Question

For the differential equation \((x \log x) \, dy = (\log x - y) \, dx\):
(A) Degree of the given differential equation is 1.
(B) It is a homogeneous differential equation.
(C) Solution is \(2y \log x + A = (\log x)^2\), where \(A\) is an arbitrary constant.
(D) Solution is \(2y \log x + A = \llog(\ln x)\), where \(A\) is an arbitrary constant.

• A. (A) and (C) only
• B. (A), (B), and (C) only
• C. (A), (B), and (D) only
• D. (A) and (D) only

Answer 1

The Correct Option is A

The given differential equation is:

\((x \log_e x) \, dy = (\log_e x - y) \, dx.\)

Rearranging:

\((x \log_e x) \, dy + y \, dx = \log_e x \, dx.\)

This is a first-order linear differential equation.

(A) Degree of the given differential equation is 1. This is correct because the highest power of the derivatives is 1.

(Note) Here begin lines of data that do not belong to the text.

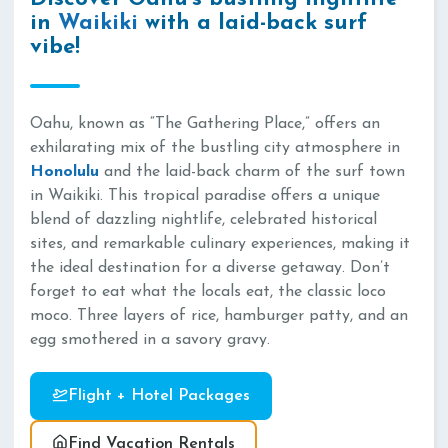
in
Waikiki
with a laid-back surf
vibe!
Oahu, known as “The Gathering Place,” offers an
exhilarating mix of the bustling city atmosphere in
Honolulu
and the laid-back charm of the surf town
in Waikiki. This tropical paradise offers a unique
blend of dazzling nightlife, celebrated historical
sites, and remarkable culinary experiences, making it
the ideal destination for a diverse getaway. Don’t
forget to eat what the locals eat, the classic loco
moco. Three layers of rice, hamburger patty, and an
egg smothered in a savory gravy.
Flight + Hotel Packages
Find Vacation Rentals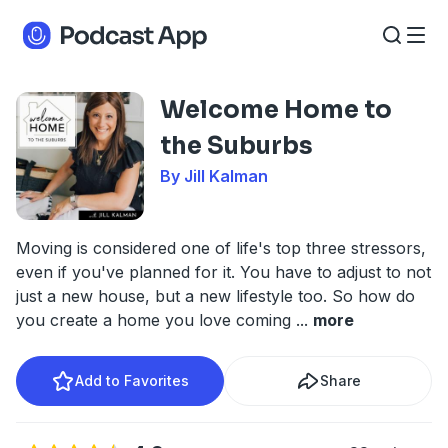
Welcome Home to
the Suburbs
By Jill Kalman
Moving is considered one of life's top three stressors,
even if you've planned for it. You have to adjust to not
just a new house, but a new lifestyle too. So how do
you create a home you love coming
...
more
Add to Favorites
Share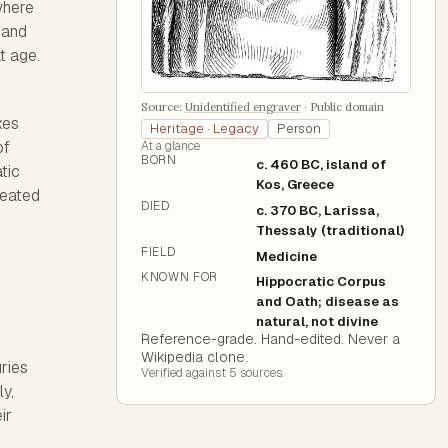
where
d and
t age.
Source:
Unidentified engraver
·
Public domain
xes
Heritage · Legacy
Person
of
At a glance
BORN
c. 460 BC, island of
atic
Kos, Greece
reated
DIED
c. 370 BC, Larissa,
Thessaly (traditional)
FIELD
Medicine
KNOWN FOR
Hippocratic Corpus
and Oath; disease as
natural, not divine
Reference-grade. Hand-edited. Never a
Wikipedia clone.
ries
Verified against
5
source
s
.
ly,
ir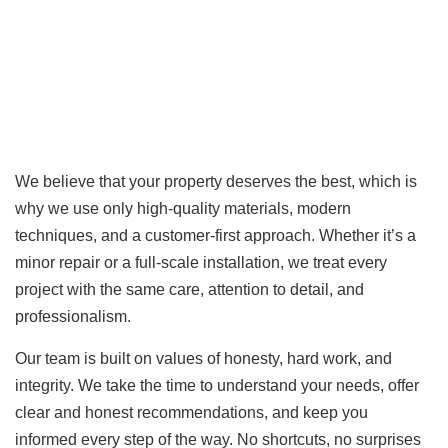
We believe that your property deserves the best, which is
why we use only high-quality materials, modern
techniques, and a customer-first approach. Whether it’s a
minor repair or a full-scale installation, we treat every
project with the same care, attention to detail, and
professionalism.
Our team is built on values of honesty, hard work, and
integrity. We take the time to understand your needs, offer
clear and honest recommendations, and keep you
informed every step of the way. No shortcuts, no surprises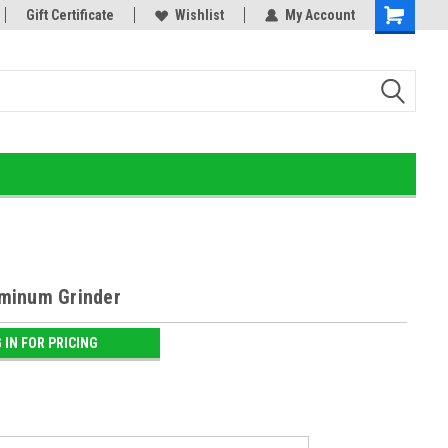
or!
Gift Certificate
Home of the Ultimate Gold Detox!
Wishlist
My Account
minum Grinder
 IN FOR PRICING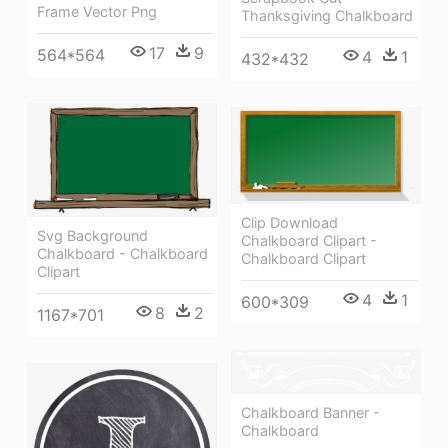
Frame Vector Png
Thanksgiving Chalkboard
17
9
564*564
4
1
432*432
Clip Download
Svg Background
Chalkboard Clipart -
Chalkboard - Chalkboard
Chalkboard Clipart
Clipart
4
1
600*309
8
2
1167*701
Chalkboard Banner -
Chalkboard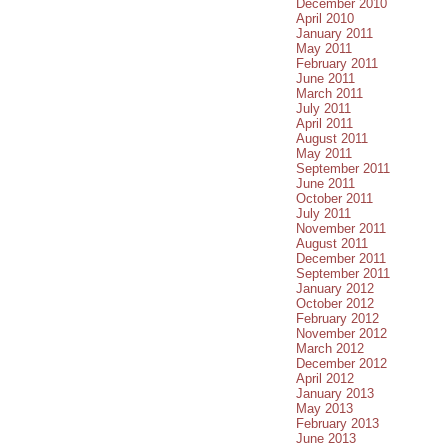
December 2010
April 2010
January 2011
May 2011
February 2011
June 2011
March 2011
July 2011
April 2011
August 2011
May 2011
September 2011
June 2011
October 2011
July 2011
November 2011
August 2011
December 2011
September 2011
January 2012
October 2012
February 2012
November 2012
March 2012
December 2012
April 2012
January 2013
May 2013
February 2013
June 2013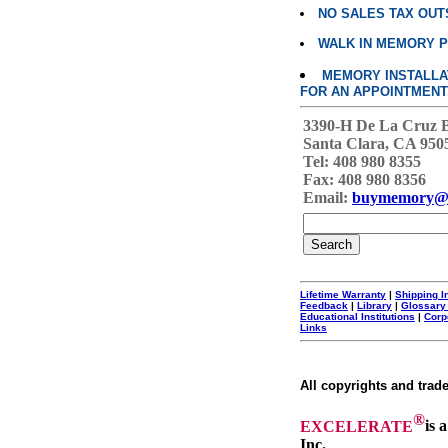
NO SALES TAX OUT
WALK IN MEMORY 
MEMORY INSTALLATI
FOR AN APPOINTMENT
3390-H De La Cruz 
Santa Clara, CA 950
Tel: 408 980 8355
Fax: 408 980 8356
Email:
buymemory@
Lifetime Warranty
|
Shipping I
Feedback
|
Library
|
Glossary
Educational Institutions
|
Corp
Links
All copyrights and trad
®
EXCELERATE
is 
Inc.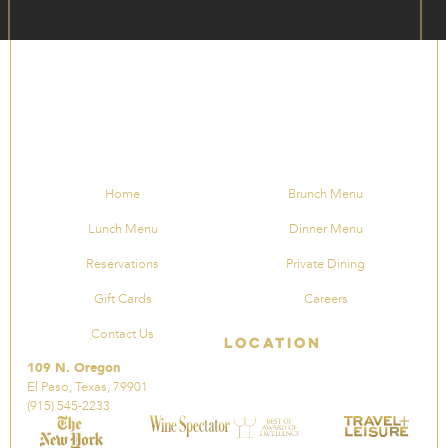
Home
Brunch Menu
Lunch Menu
Dinner Menu
Reservations
Private Dining
Gift Cards
Careers
Contact Us
Location
109 N. Oregon
El Paso, Texas, 79901
(915) 545-2233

(B) It is a homogeneous differential equation. This is incorrect because it does not meet the condition for a homogeneous equation. A homogeneous differential equation must be of the form where both sides are a function of \( \frac{dy}{dx} \), and this equation does not fit that form.

(C) Solution is \( 2y \log_e x + A = (\log_e x)^2 \), where \( A \) is an arbitrary constant. This is the correct solution to the differential equation. To solve the equation, integrate and simplify to get the solution:

\(\int \frac{dy}{dx} = \log_e x \implies 2y \log_e x = (\log_e x)^2 + A.\)

Thus, (C) is correct.

(D) Solution is \( 2y \log_e x + A = \log_e (\log_e x) \), where \( A \) is an arbitrary constant. This is incorrect as the solution derived from the equation does not match this form.

Thus, the correct answer is: (A) - (C) only.